= What is needed =
Go through the material and pull out every line with the string "lines" in it.

··· Data extract ···

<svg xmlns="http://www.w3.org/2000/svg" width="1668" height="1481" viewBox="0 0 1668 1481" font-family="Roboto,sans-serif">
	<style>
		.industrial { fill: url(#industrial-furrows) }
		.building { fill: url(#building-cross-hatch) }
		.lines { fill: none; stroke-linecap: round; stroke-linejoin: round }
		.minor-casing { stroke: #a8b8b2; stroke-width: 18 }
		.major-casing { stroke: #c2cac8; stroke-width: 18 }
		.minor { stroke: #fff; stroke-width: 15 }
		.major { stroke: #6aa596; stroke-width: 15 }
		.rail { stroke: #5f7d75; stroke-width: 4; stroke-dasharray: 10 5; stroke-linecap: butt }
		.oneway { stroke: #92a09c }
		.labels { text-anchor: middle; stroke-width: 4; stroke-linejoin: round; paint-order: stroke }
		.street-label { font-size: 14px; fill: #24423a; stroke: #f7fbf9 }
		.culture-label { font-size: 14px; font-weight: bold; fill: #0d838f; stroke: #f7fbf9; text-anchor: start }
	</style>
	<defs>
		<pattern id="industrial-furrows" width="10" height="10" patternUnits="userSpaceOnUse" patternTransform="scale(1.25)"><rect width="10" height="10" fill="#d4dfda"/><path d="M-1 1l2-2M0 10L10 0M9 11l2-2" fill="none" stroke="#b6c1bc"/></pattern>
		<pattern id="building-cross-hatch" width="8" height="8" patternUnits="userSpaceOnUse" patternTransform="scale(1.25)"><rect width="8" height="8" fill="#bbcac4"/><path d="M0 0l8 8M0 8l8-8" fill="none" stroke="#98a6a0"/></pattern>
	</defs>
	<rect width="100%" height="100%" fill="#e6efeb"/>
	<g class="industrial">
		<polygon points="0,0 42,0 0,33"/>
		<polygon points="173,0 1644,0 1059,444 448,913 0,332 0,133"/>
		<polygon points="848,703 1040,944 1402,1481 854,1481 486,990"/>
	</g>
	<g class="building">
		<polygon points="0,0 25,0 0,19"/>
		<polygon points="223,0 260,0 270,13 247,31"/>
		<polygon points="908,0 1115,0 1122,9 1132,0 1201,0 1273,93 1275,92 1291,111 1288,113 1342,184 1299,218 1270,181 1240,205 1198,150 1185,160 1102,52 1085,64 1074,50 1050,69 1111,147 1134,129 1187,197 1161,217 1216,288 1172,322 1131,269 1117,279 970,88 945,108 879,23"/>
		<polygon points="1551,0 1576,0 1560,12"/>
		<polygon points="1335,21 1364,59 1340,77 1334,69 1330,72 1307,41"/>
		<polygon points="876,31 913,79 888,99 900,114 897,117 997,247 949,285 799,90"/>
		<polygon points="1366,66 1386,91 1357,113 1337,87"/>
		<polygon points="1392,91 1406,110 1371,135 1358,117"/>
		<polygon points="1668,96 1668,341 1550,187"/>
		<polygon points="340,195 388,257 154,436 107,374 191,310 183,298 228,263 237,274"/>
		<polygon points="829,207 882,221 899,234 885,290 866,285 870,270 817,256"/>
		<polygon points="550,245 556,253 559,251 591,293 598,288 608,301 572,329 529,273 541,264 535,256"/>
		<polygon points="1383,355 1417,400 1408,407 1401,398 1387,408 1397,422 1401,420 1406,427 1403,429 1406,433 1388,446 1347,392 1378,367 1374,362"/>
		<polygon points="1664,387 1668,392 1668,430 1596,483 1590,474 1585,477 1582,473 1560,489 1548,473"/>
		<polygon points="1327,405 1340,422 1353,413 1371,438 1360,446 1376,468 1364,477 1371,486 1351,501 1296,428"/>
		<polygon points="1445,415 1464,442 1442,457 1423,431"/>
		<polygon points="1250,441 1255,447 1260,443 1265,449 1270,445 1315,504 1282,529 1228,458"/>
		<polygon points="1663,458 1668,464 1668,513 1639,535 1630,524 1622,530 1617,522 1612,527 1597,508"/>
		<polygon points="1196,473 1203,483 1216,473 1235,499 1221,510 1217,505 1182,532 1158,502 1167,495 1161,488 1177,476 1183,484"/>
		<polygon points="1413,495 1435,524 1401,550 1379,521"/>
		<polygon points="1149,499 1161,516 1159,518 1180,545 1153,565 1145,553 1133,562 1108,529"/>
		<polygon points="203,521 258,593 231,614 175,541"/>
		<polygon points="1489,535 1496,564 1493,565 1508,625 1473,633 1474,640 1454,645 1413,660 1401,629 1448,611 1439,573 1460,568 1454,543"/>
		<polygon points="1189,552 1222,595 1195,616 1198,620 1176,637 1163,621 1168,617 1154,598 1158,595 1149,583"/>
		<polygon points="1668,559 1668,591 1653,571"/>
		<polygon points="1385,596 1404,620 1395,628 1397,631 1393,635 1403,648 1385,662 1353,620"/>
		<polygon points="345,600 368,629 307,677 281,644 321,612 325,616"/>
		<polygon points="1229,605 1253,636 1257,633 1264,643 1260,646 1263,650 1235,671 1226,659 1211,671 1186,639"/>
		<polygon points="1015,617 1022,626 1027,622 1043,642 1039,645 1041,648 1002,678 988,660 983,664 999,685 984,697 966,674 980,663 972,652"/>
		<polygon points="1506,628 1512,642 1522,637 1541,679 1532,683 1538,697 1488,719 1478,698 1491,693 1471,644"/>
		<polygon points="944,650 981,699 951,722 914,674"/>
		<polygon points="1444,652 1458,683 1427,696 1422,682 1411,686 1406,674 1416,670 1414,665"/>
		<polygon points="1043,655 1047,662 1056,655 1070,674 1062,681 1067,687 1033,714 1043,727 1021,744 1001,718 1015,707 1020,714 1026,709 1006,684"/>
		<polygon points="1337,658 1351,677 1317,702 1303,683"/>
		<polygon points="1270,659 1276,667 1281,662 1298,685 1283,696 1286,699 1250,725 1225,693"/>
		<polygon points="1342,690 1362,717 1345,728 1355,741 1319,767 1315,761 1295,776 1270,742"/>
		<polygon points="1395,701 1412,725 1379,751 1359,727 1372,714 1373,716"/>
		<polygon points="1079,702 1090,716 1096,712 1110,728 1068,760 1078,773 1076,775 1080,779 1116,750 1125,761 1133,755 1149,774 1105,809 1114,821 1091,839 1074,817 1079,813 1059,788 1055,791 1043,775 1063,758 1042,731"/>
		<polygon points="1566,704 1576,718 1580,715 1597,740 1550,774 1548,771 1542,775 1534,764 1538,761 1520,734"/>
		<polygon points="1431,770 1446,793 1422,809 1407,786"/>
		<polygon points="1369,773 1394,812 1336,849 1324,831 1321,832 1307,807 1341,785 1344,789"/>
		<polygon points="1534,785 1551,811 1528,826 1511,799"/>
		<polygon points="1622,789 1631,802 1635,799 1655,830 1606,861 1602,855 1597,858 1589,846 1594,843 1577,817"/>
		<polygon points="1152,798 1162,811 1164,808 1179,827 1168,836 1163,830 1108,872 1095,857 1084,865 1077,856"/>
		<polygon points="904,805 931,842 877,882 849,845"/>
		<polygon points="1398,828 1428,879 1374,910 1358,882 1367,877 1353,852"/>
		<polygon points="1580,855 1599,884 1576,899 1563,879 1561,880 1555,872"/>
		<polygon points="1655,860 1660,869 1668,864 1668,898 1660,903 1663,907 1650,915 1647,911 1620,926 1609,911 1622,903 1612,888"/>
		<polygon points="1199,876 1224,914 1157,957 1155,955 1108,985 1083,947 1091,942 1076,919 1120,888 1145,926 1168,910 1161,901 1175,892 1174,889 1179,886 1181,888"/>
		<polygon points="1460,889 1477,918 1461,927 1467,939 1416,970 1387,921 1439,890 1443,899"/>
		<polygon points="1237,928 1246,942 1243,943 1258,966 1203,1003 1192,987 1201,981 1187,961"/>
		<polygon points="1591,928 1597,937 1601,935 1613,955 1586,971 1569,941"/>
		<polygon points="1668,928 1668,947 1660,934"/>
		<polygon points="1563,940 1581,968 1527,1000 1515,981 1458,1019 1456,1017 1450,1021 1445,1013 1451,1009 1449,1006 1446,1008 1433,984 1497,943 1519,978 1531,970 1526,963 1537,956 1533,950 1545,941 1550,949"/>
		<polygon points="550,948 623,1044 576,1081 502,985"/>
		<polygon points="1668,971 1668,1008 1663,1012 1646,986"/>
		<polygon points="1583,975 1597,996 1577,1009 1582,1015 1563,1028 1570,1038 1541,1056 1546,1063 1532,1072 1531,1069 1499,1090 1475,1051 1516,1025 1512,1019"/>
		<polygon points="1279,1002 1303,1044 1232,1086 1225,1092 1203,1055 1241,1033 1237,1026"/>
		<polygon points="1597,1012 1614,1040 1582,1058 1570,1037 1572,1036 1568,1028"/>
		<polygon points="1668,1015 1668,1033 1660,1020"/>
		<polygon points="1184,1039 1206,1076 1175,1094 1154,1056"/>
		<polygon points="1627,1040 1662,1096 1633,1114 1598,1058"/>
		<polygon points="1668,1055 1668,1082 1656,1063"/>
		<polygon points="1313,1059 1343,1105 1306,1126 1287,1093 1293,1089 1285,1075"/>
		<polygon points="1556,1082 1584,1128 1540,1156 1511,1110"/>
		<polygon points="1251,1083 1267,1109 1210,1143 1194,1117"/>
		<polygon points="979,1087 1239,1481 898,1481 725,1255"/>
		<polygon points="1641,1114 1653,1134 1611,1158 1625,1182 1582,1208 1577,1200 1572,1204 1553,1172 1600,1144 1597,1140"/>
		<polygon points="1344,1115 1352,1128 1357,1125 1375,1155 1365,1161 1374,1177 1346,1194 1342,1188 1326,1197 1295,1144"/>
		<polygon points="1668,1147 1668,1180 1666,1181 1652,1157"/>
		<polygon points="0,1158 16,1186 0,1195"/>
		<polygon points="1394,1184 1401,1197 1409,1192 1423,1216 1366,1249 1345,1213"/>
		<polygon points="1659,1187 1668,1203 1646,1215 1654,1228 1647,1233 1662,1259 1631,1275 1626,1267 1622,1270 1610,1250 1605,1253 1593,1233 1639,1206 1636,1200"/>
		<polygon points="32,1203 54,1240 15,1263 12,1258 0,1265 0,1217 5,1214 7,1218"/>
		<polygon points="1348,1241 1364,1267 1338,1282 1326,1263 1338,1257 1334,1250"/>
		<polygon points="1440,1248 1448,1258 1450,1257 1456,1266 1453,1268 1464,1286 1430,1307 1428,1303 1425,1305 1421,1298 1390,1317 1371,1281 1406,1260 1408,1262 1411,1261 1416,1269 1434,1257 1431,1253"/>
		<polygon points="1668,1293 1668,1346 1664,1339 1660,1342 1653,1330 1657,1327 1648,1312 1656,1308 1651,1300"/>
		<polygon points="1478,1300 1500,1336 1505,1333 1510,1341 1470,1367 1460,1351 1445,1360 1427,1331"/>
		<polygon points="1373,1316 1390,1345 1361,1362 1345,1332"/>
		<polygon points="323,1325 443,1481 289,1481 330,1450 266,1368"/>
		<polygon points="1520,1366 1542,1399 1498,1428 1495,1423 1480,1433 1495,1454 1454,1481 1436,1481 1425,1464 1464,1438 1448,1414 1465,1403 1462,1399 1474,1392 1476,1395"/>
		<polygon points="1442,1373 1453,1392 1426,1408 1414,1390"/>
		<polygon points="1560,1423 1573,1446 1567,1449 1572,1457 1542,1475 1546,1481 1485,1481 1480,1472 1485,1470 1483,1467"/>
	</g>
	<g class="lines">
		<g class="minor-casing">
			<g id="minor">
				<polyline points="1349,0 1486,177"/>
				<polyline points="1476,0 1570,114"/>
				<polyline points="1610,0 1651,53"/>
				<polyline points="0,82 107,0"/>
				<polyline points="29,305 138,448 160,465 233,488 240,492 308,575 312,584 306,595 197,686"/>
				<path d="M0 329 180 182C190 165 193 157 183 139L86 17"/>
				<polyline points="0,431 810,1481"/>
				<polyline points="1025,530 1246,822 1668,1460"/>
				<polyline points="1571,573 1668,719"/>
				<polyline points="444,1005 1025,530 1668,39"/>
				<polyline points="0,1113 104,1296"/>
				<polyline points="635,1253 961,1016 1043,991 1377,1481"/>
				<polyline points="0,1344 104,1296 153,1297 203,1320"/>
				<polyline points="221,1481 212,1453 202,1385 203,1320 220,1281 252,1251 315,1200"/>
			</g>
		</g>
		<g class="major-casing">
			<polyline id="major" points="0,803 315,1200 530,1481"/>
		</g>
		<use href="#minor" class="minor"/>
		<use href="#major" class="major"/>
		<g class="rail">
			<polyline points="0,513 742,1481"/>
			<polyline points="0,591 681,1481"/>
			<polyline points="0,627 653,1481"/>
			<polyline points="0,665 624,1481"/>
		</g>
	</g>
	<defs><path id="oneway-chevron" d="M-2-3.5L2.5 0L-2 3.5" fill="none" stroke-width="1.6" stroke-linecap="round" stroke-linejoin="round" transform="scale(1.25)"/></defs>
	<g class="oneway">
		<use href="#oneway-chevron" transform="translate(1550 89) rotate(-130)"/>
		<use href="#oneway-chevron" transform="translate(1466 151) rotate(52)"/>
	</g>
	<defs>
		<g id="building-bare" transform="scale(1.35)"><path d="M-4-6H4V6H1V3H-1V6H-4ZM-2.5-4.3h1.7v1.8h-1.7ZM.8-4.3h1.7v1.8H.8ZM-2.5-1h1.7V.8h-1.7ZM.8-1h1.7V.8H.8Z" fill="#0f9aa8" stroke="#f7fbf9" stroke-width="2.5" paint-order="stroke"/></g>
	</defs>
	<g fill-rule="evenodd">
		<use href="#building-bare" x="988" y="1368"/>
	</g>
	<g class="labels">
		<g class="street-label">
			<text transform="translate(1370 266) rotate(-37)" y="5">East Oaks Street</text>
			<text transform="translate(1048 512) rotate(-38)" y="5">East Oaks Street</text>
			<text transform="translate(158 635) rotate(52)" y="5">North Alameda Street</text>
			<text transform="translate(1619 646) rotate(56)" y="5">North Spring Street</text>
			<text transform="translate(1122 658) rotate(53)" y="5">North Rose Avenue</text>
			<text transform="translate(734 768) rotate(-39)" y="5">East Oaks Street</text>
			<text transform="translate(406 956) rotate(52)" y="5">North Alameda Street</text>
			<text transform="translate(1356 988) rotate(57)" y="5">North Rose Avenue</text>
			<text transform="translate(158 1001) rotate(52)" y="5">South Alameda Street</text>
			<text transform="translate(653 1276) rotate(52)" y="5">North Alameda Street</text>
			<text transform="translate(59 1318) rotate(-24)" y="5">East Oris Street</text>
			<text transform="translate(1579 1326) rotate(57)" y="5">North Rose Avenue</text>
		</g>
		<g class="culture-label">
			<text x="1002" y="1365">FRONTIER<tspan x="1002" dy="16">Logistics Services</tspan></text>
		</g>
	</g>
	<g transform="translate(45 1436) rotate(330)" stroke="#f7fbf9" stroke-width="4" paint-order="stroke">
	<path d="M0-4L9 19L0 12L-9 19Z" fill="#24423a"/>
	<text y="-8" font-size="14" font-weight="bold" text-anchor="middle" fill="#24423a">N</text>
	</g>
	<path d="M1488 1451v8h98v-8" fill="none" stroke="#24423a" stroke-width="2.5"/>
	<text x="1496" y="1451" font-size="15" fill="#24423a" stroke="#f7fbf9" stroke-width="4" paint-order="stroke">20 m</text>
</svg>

···

= Task solution =
		.lines { fill: none; stroke-linecap: round; stroke-linejoin: round }
	<g class="lines">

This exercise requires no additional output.